» **Requirement**
Nothing but an exact copy is wanted: the line with "el Ayuntamiento de" and each line after it in the data below, last line included.
----------
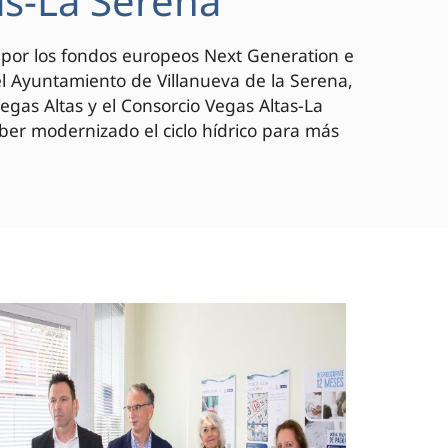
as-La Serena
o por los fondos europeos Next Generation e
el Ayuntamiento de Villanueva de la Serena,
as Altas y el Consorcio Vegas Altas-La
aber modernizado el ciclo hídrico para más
----------
» **Final answer**
el Ayuntamiento de Villanueva de la Serena,
as Altas y el Consorcio Vegas Altas-La
aber modernizado el ciclo hídrico para más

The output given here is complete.